When American writer Zinzi Clemmons accused Pulitzer Prize-winner Junot Díaz of sexual misconduct at last month’s Sydney Writers’ Festival, it was in some ways unsurprising. While we couldn’t necessarily predict who would be accused, or of what, or by whom, one thing has always been clear: the literary industry would have its #metoo moments. No profession is immune to instances of sexism and harassment.

What I find troublesome about the Clemmons/Díaz accusation is not the public manner in which it was delivered. The point of #metoo is that it’s not hidden behind closed doors where we remain in ignorance of the full extent of the problem. Díaz also had an immediate chance to react and respond, which he did. No, what I find problematic is the insinuation made afterward – that Díaz’s New Yorker essay, in which he writes of his own alleged childhood rape, was a kind of pre-emptive strike. Díaz’s revelations are not an acceptable excuse for his behaviour (which he admitted to in a statement via an agent). But surely they can be viewed in their own right, surely we can feel for the eight-year-old child he once was? Does ‘himpathy’ really render sympathy for any male irrelevant?

And perhaps more importantly, when the world is given an opportunity to ask, ‘Why did this person become a perpetrator?’ I believe we should not shy away from the question. It’s this question that drives my novel, The Things We Can’t Undo, which follows a teen couple through their first experience of sex and the subsequent public accusations of assault.

Make no mistake, sexual assault is a topic that young adults are thinking about, talking about and forming strong opinions about. It’s also a topic they’re reading about. A quick scan of my local bookshop’s YA section yields Brendan Kiely’s Tradition, Amy Reed’s The Nowhere Girls and Jennifer Mathieu’s Moxie – all books which tackle rape culture and ‘boys will be boys’ attitudes head-on, and all released in the past year. In 2015 and 2016, two YA books discussing sexual assaults (Louise O’Neill’s fiction and Kate Harding’s non-fiction) were both provocatively titled Asking For It. The controversial 13 Reasons Why included an assault – and the poor response to it – as one of Hannah’s ‘reasons’ to commit suicide.
As more authors and readers delve into complex and difficult subjects, YA fiction has taken its place as an area where teens can safely explore questions of sex and consent. For young women in particular, this can be empowering. But what of the young men? Are they reading the same novels, and if so, do they find it difficult to empathise with the characters? After all, this requires them to frame themselves in the role of either the victim – in a novel, usually a female – or the story’s villain and perpetrator.

Whatever else I might have done to be a bad boyfriend or to somehow hurt her, I know I’m not a rapist. You don’t accidentally rape someone.
The Things We Can’t Undo, chapter 7

I genuinely believe that preventing rape is as much about education as it is about consequences. Because the reality is that before #metoo, Díaz probably did not think of himself as an abuser, a harasser or a sexist.

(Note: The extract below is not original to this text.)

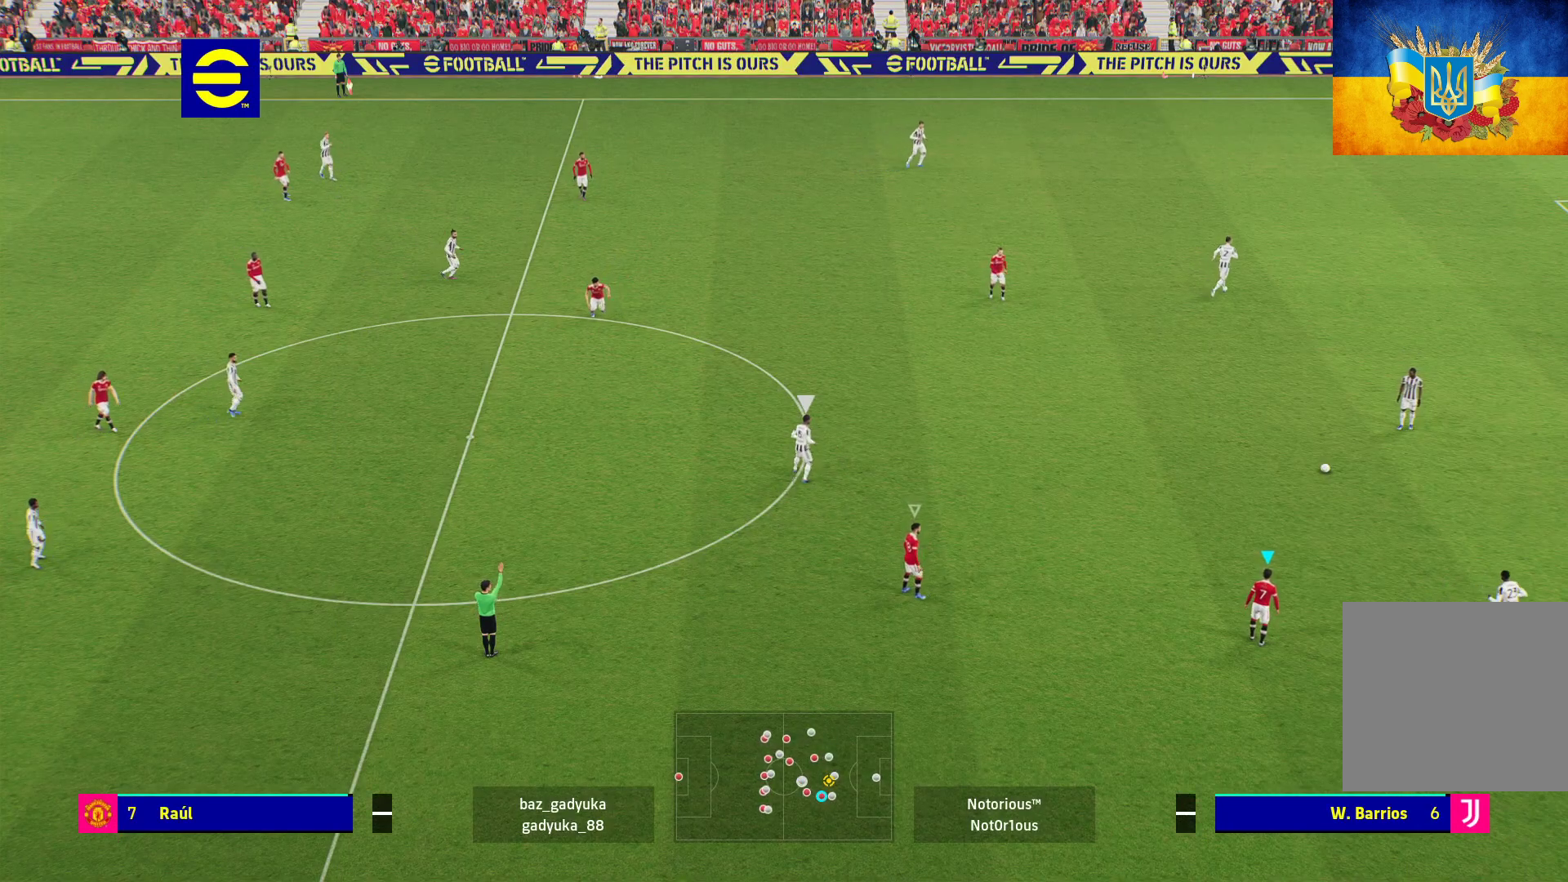
{"buttons": ["R1"], "left_stick": "center", "right_stick": "center", "events": []}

The Things We Can’t Undo is as much – perhaps more – the story of Dylan (the accused) as it is the story of Samantha (his girlfriend/victim). It’s written in alternating perspectives, where Dylan’s chapters are given first person narration and the other chapters are epistolary in style. I chose to focus on the voice of the perpetrator rather than the voice of his victim for a simple reason: to prevent more people from becoming victims, we must prevent more people from becoming perpetrators.

When we stop thinking of assault as something that is only committed violently in alleyways or carefully with Rohypnol, young people have to face the reality that yes, they might ‘accidentally’ rape someone if they don’t deliberately seek affirmative consent. My novel invites teen boys to empathise with someone who has been accused, and more importantly, with an ordinary boy who believes himself innocent. It’s a book which I hope will spark conversations, whether in a classroom or at home.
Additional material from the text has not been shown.